DATA:
• • • •

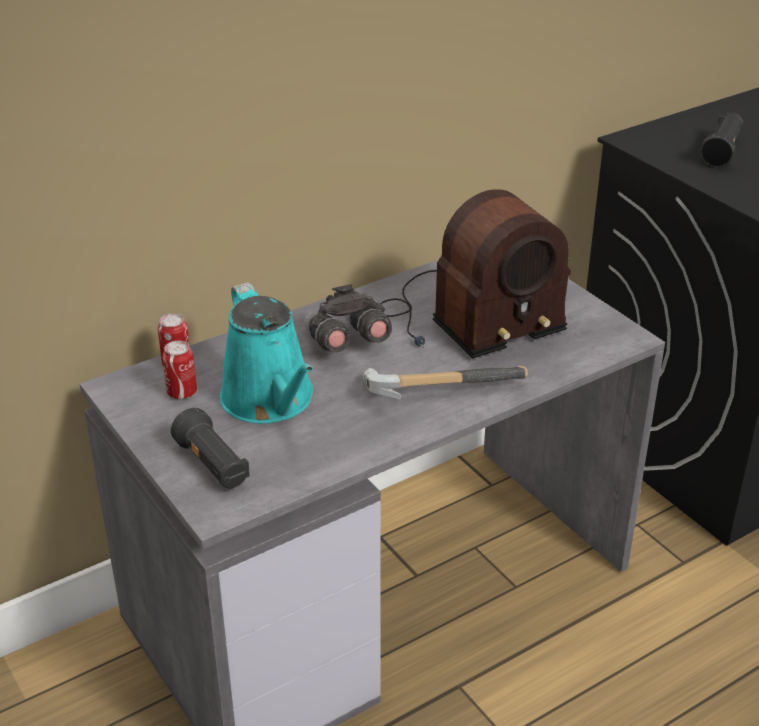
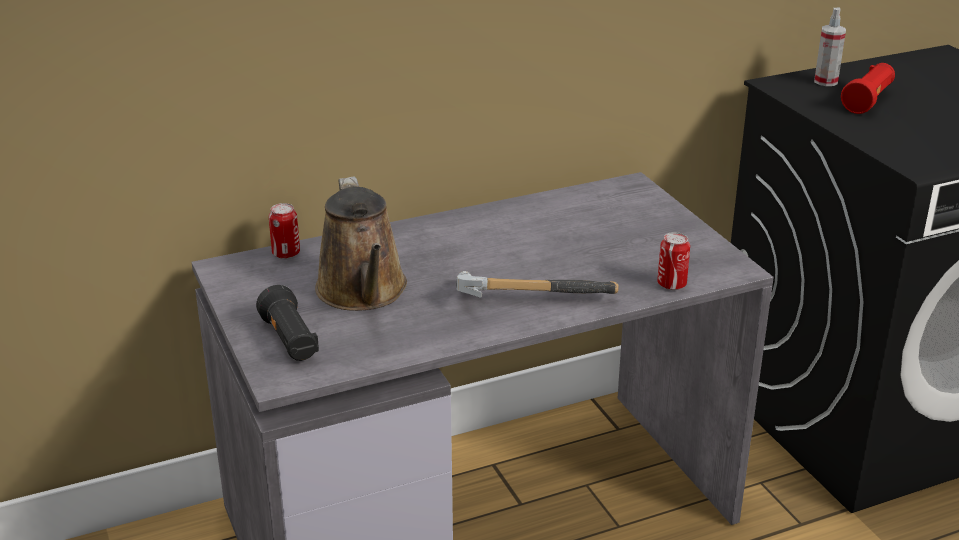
camera: 10 degrees right, 5 degrees down
can [162,341,197,399] -> can moved to [657,232,690,290]
turquoise watering can [220,282,313,424] -> brown watering can [315,176,407,311]
grey binoculars [304,284,392,353] -> none
radio [380,189,571,358] -> none
black flashlight [700,112,744,168] -> red flashlight [841,63,895,114]
none -> spray bottle [814,8,846,86]

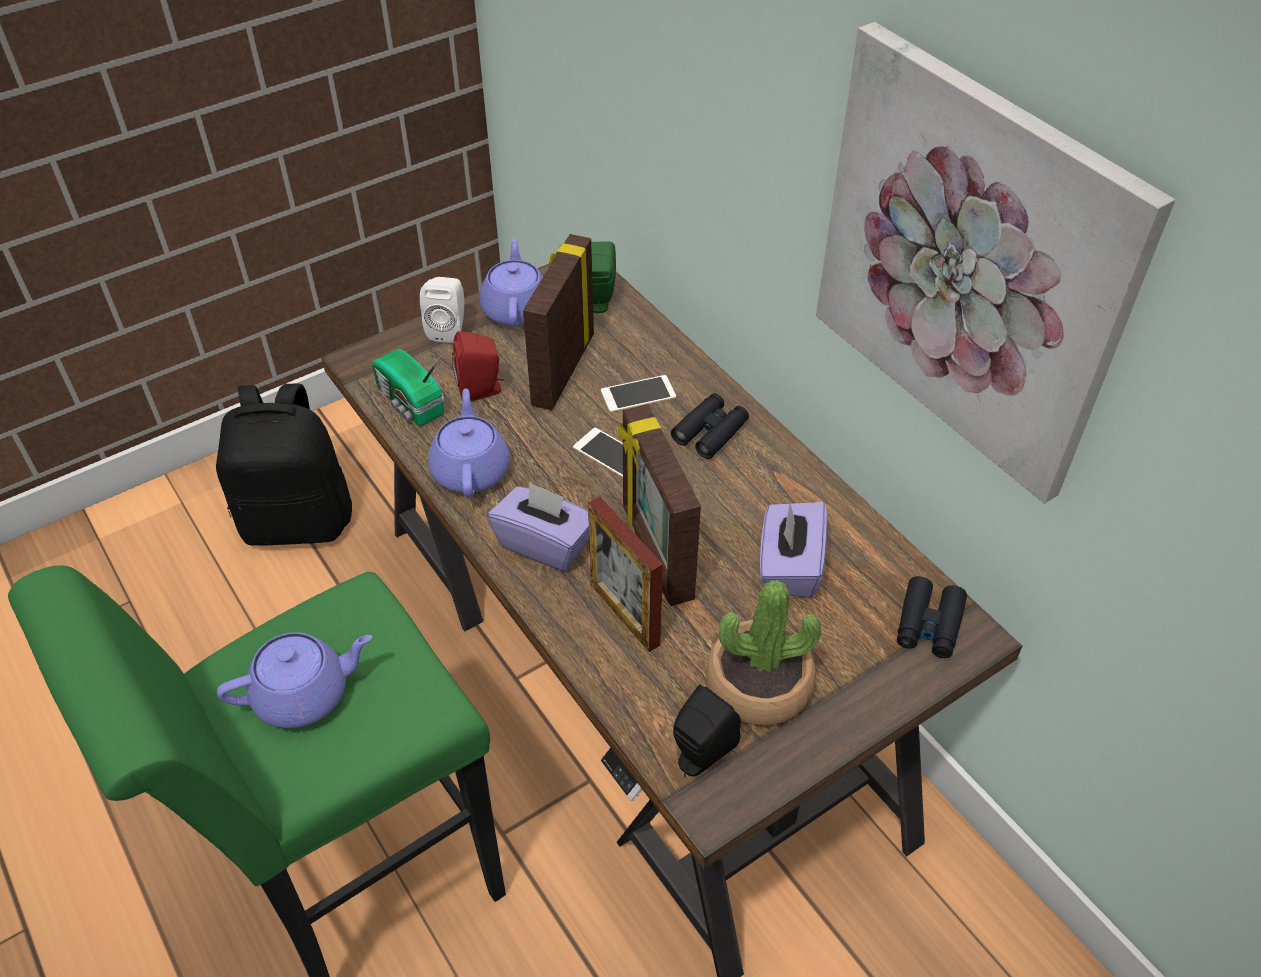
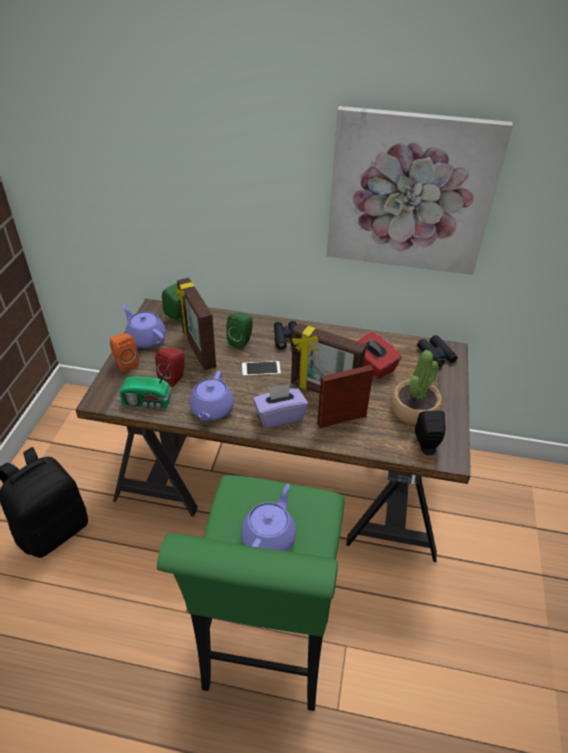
camera: 45 degrees left, 5 degrees down
white speaker [420,277,464,343] -> orange speaker [110,333,139,372]
purple teapot [428,388,510,497] -> purple teapot turned 120 degrees counterclockwise [189,371,234,421]
picture frame [588,497,663,652] -> picture frame turned 150 degrees clockwise [317,365,374,428]
phone [601,375,676,412] -> green speaker [226,312,253,349]
purple tissue box [760,502,827,598] -> red tissue box [357,332,402,379]

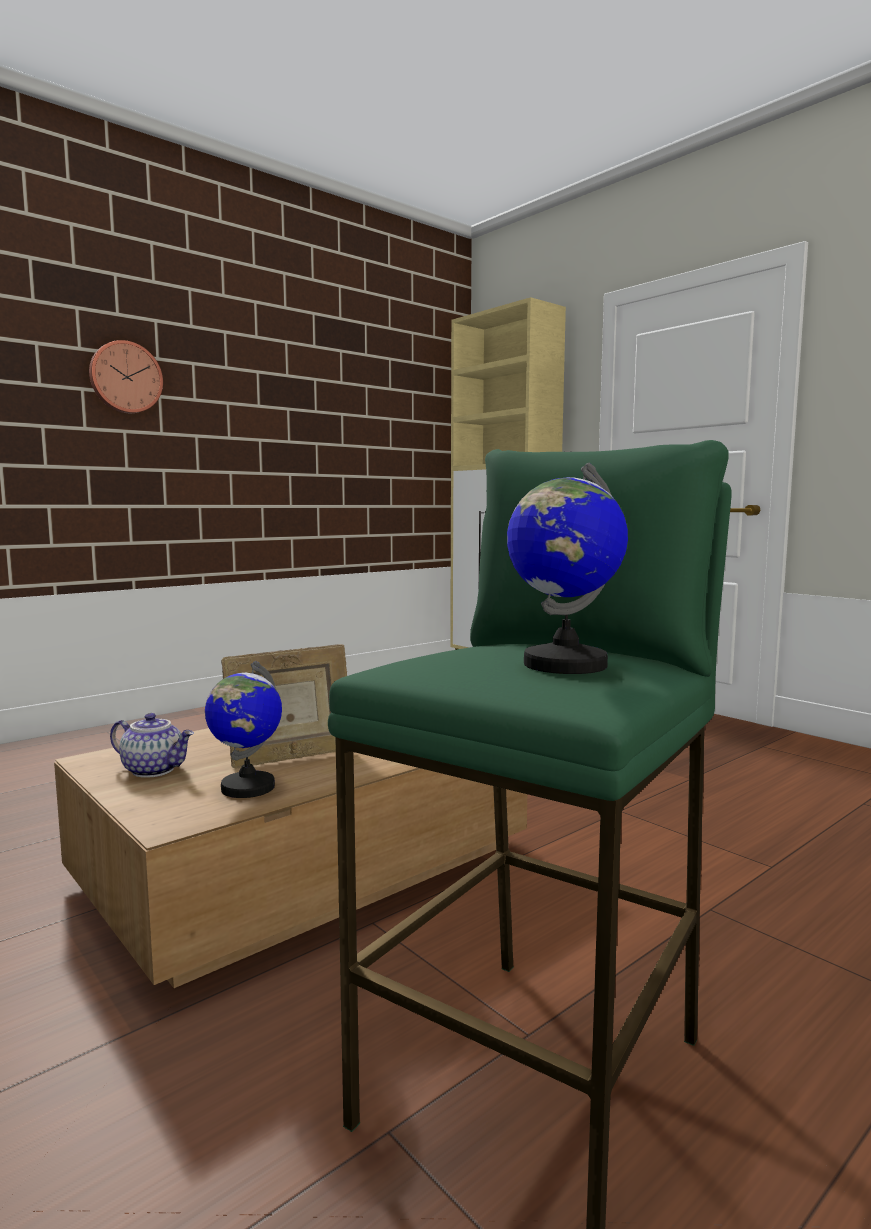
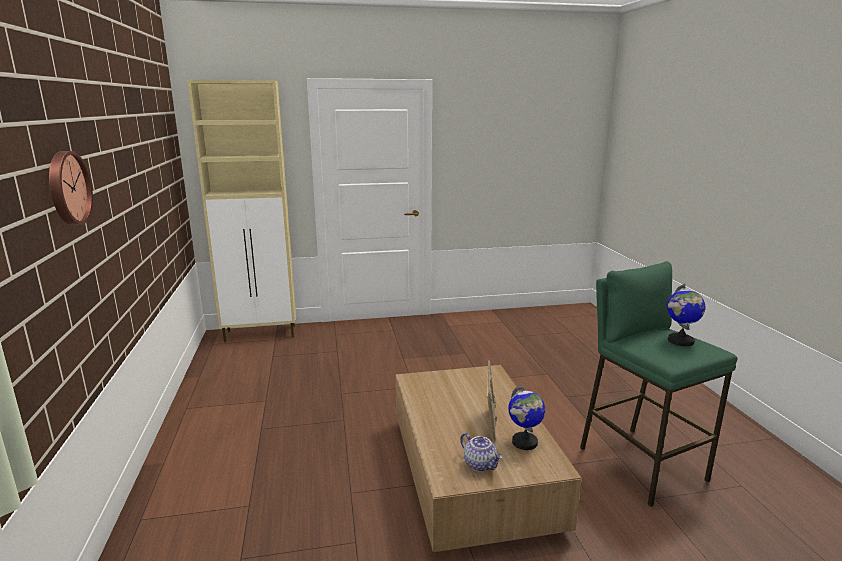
camera: 60 degrees left, 10 degrees up
teapot [110,713,194,778] -> teapot turned 90 degrees clockwise [460,433,502,472]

• • • •

WHAT NEEDS TO BE DONE:
Write out the data above in full and exactly, but not the pictures.

SOLUTION TO THIS TASK:
camera: 10 degrees right, 5 degrees down
can [162,341,197,399] -> can moved to [657,232,690,290]
turquoise watering can [220,282,313,424] -> brown watering can [315,176,407,311]
grey binoculars [304,284,392,353] -> none
radio [380,189,571,358] -> none
black flashlight [700,112,744,168] -> red flashlight [841,63,895,114]
none -> spray bottle [814,8,846,86]

camera: 45 degrees left, 5 degrees down
white speaker [420,277,464,343] -> orange speaker [110,333,139,372]
purple teapot [428,388,510,497] -> purple teapot turned 120 degrees counterclockwise [189,371,234,421]
picture frame [588,497,663,652] -> picture frame turned 150 degrees clockwise [317,365,374,428]
phone [601,375,676,412] -> green speaker [226,312,253,349]
purple tissue box [760,502,827,598] -> red tissue box [357,332,402,379]

camera: 60 degrees left, 10 degrees up
teapot [110,713,194,778] -> teapot turned 90 degrees clockwise [460,433,502,472]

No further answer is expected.